Hammonds would end up playing in 128 games for the Brewers in 2002, hitting .257/.332/.397. He was able to play more, but I’m not sure many were happy to see it.
New second baseman Eric Young was going to be a “true catalyst” at the top of the lineup and pledged to break Pat Listach’s club record for steals. The then-35-year old did end up stealing 31 bases, but wasn’t really anything special, hitting .280/.338/.369 on the year. When he was batting first in the order, his line dropped to .223/.290/.320 in 284 plate appearances. Not exactly the numbers of a catalyst. Even worse, his presence in Milwaukee ultimately forced better options in Ronnie Belliard and Mark Loretta out of town.
The SI preview notes that the 2001 Brewers were the first major league team in history whose hitters ended the year with more strikeouts (1399) than hits (1378). For that reason, the preview tries to say that the 2002 lineup would be improved by the fact that Hammonds — a “contact hitter” — would be hitting in the middle in the lineup instead of Jeromy Burnitz, who was traded to New York. The 2002 Brewers did strike out less as a team, but it’s also possible that it was one of the worst offenses in team history. They were dead last in runs scored, 14th in OBP, and 14th in SLG. According to Baseball Reference, the 2002 Brewers totaled 5.7 Wins Above Replacement. In case that didn’t register, THE ENTIRE FREAKING TEAM TOTALED 5.7 WAR. Ryan Braun alone had a Baseball Reference WAR of 4.8 in 2010.
Jose Hernandez was one of the few good offensive players on that 2002 team, but of course, most will probably remember the 2002 season as the one where Jerry Royster sat Hernandez towards the end of the season to keep him from breaking the single season strikeout record. Hernandez was upset, and he should have been — the manager was willingly hurting his team’s chances of winning by benching one of its most effective hitters.

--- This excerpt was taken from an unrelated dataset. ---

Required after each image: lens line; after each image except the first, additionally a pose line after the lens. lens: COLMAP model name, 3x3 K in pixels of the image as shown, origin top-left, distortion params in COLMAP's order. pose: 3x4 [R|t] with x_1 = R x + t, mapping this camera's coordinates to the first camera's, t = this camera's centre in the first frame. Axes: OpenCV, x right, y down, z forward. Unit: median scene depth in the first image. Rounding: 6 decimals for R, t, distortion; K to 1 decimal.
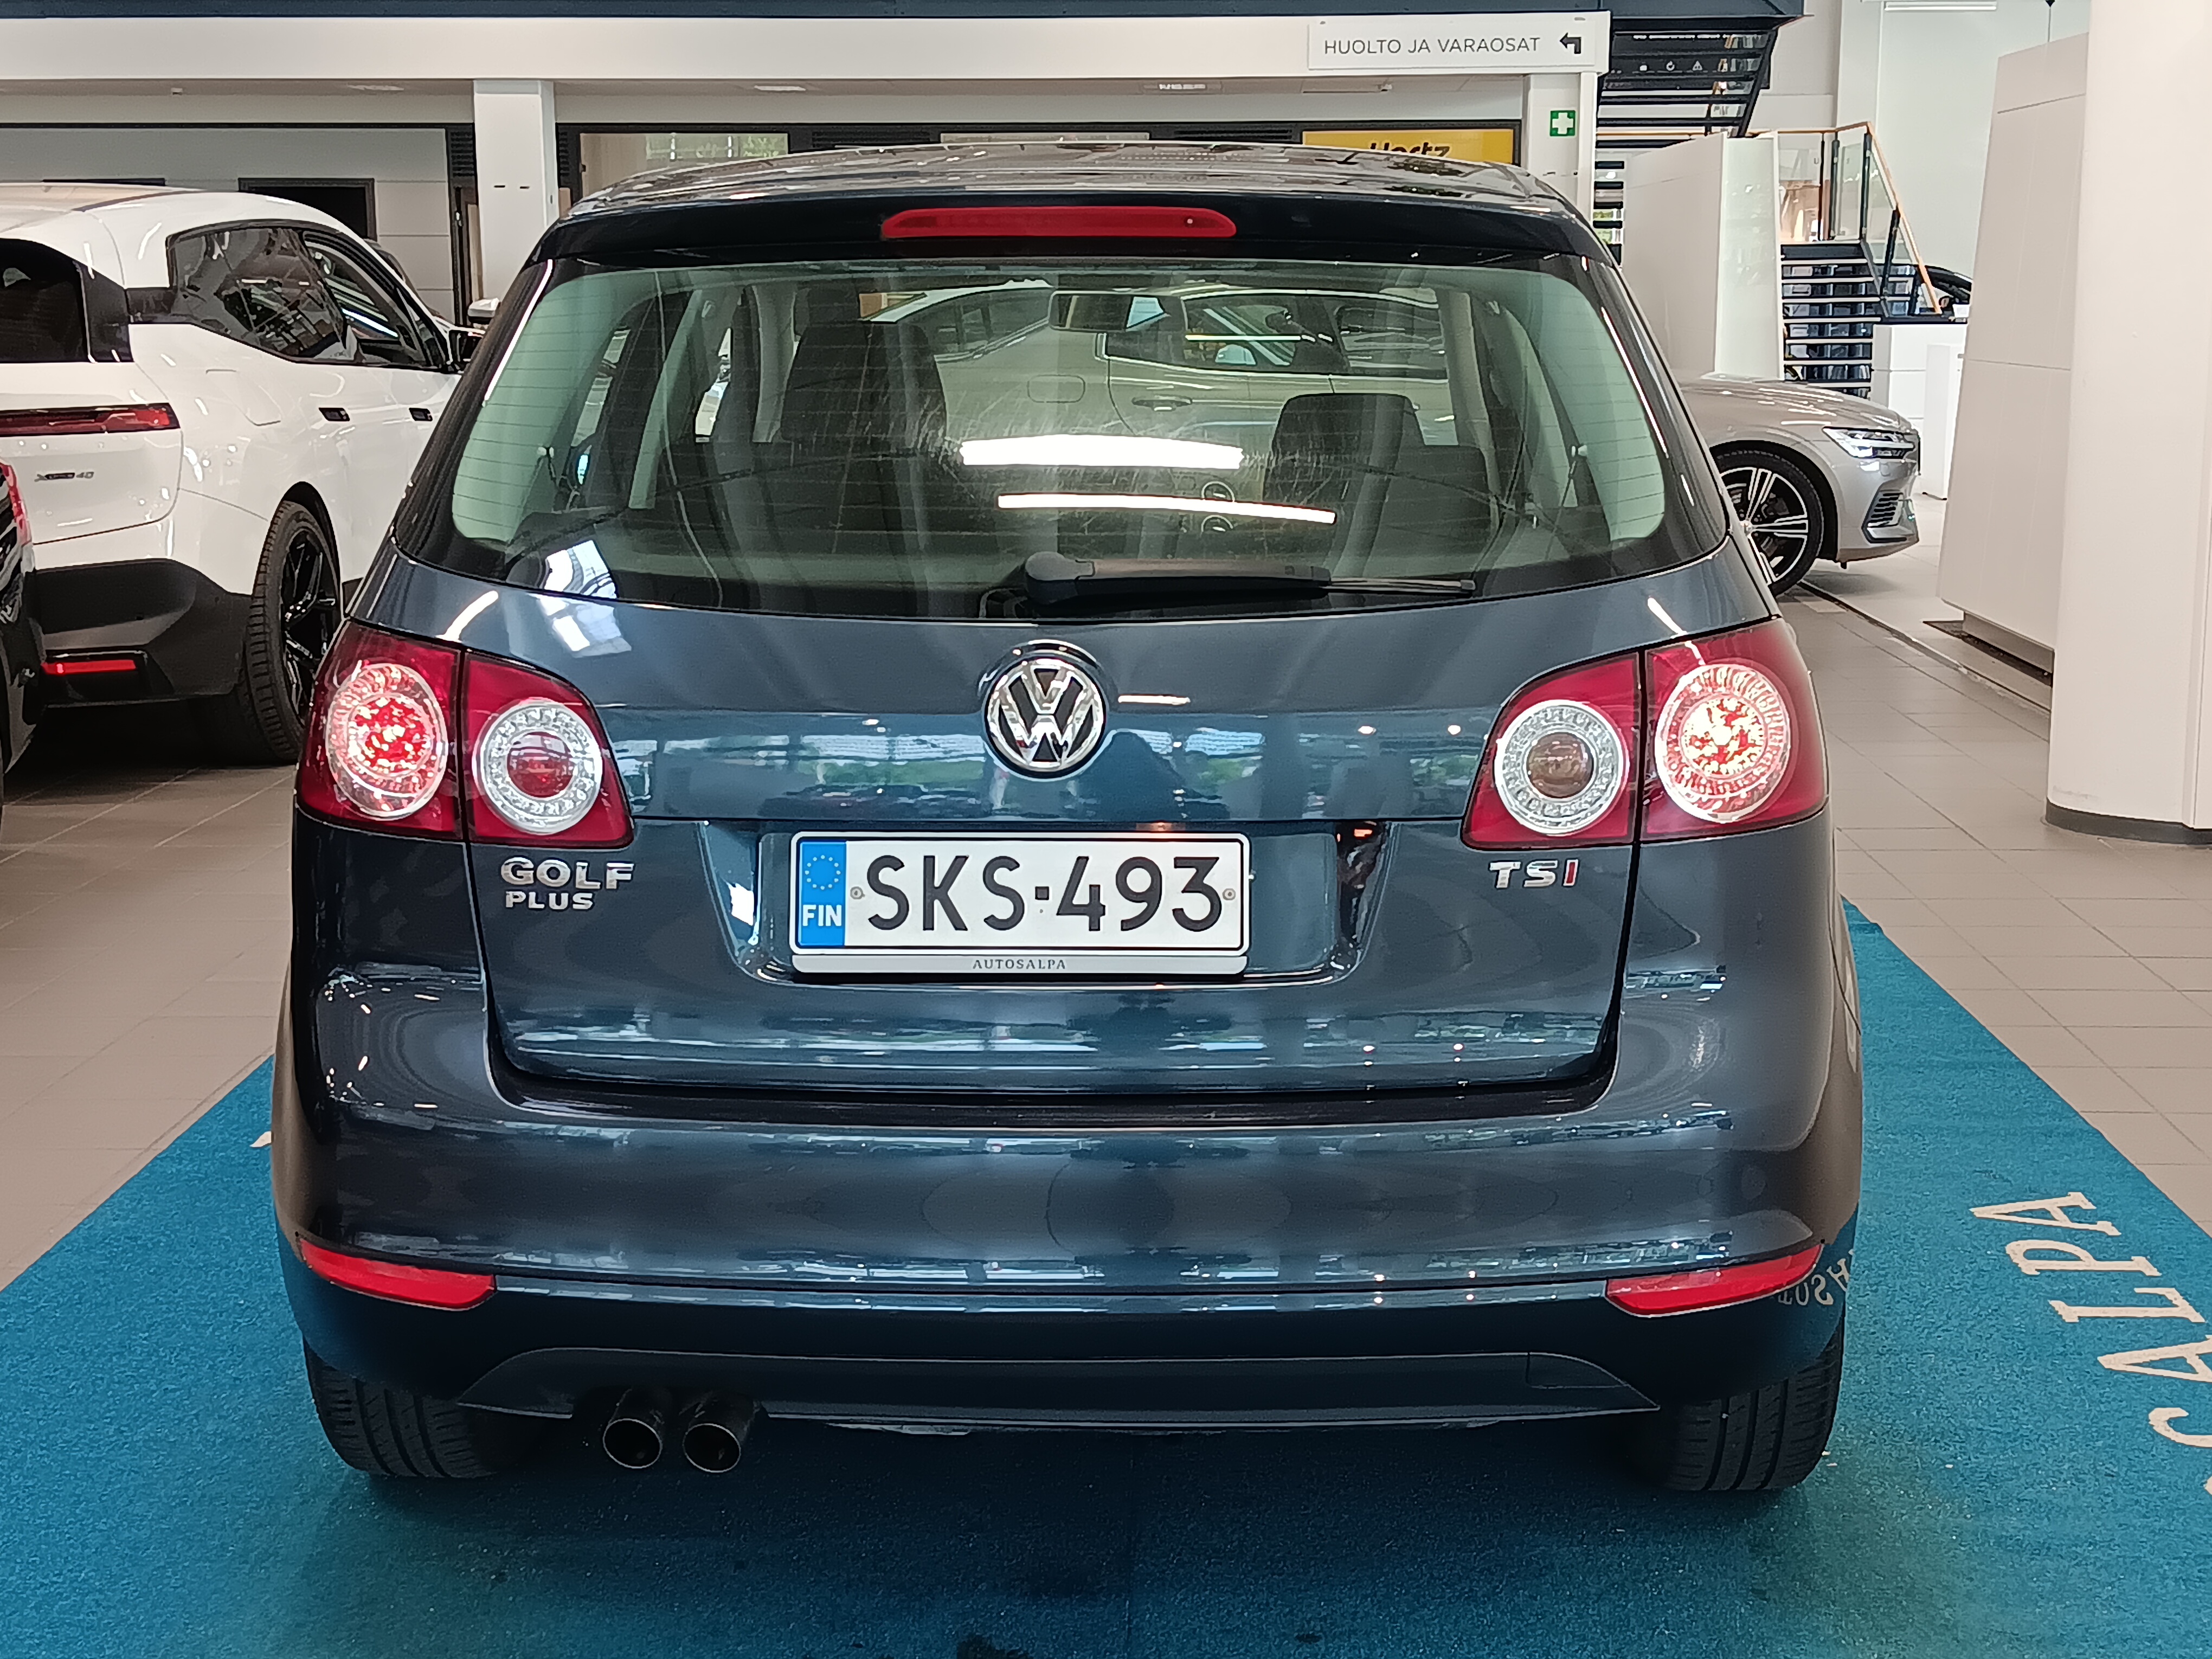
lens RADIAL K [[3132.8, 0, 1106.0], [0, 3132.8, 829.5], [0, 0, 1]] dist [0.192269, -0.593962]
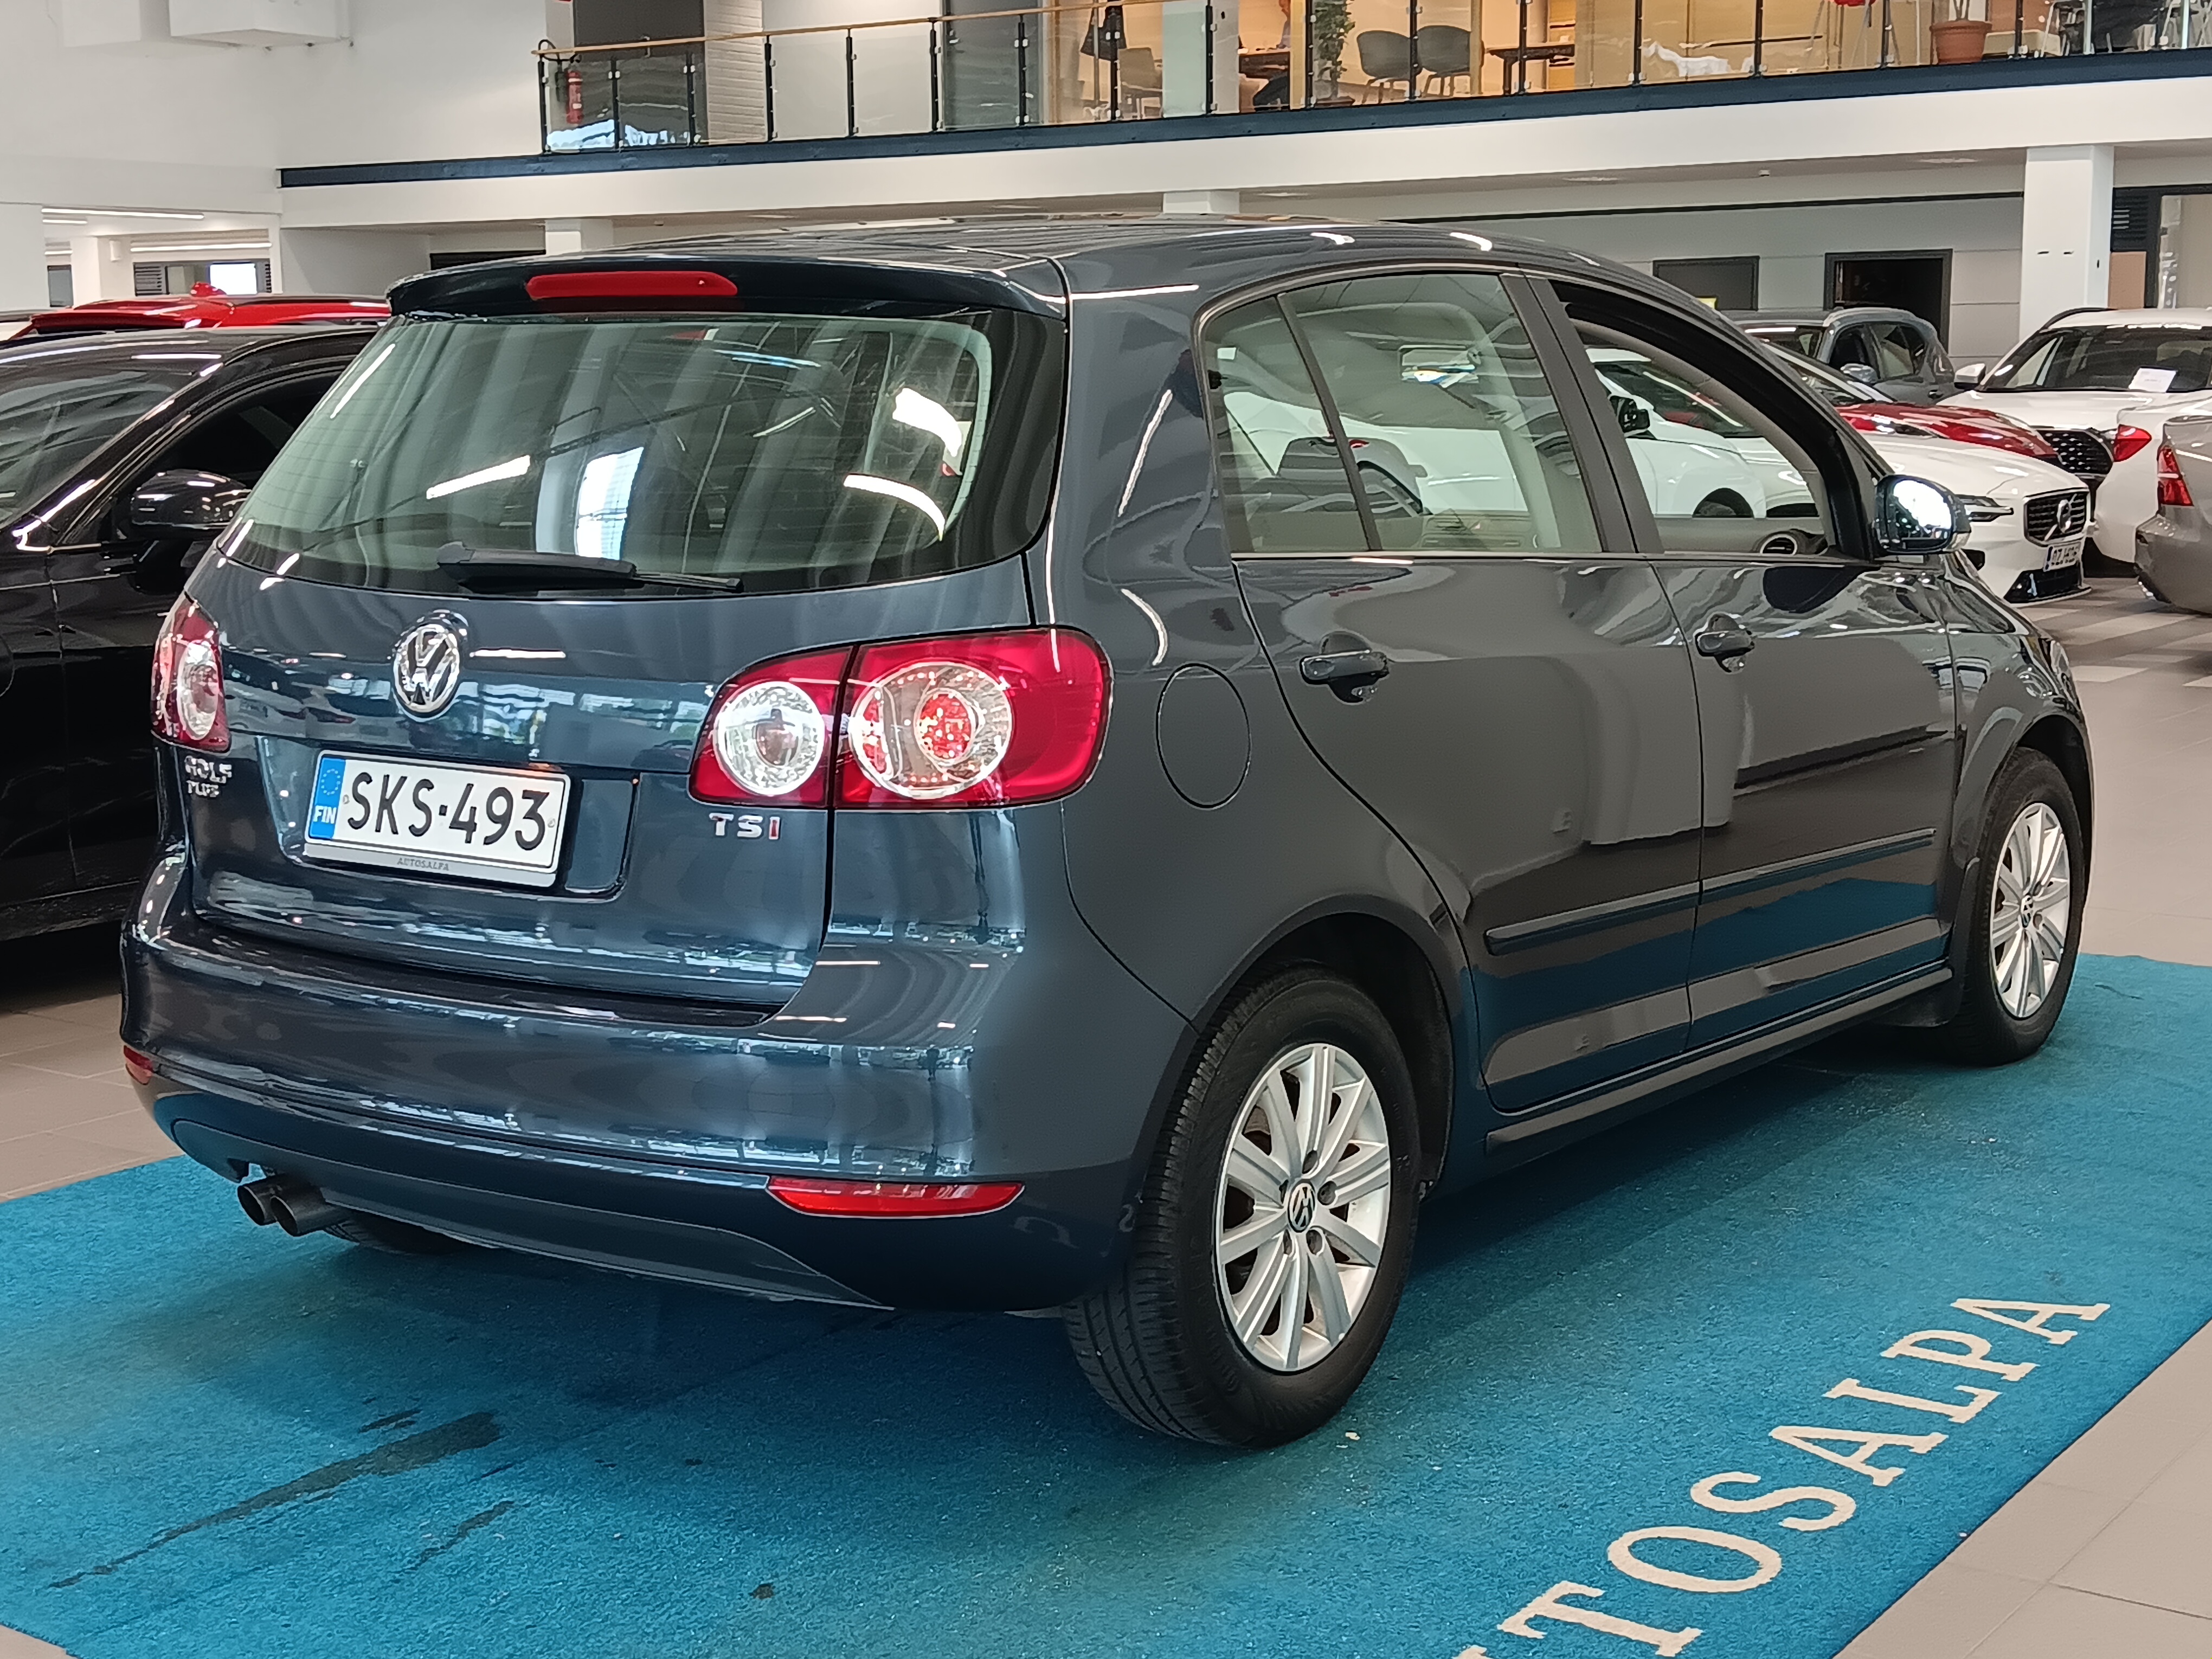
lens RADIAL K [[3132.8, 0, 1106.0], [0, 3132.8, 829.5], [0, 0, 1]] dist [0.192269, -0.593962]
pose [[0.830810, 0.081142, -0.550609, 0.902161], [-0.093511, 0.995602, 0.005622, -0.004123], [0.548644, 0.046817, 0.834744, 0.084352]]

Strikeouts are tolerated more in today’s game, but could you imagine the uproar if Rickie Weeks was benched for his tendency to strike out? Royster’s gutless decision was just another part of what was one of the most embarrassing seasons in club history.
Nine years later, the Brewers are expected to be contenders. Back then, this would have been unimaginable. The farm system was one of the worst in the game, although that summer they did draft a hefty high schooler by the name of Prince Fielder. For that reason, the 2002 season could be seen as a turning point in the franchise’s history — Fielder was drafted, while Dean Taylor and Davey Lopes/Royster were fired and Doug Melvin and Ned Yost were hired. Of course, that doesn’t make 2002 any easier to swallow. Just remember that no matter how ugly things could get, they’ll never get much worse than they did that year.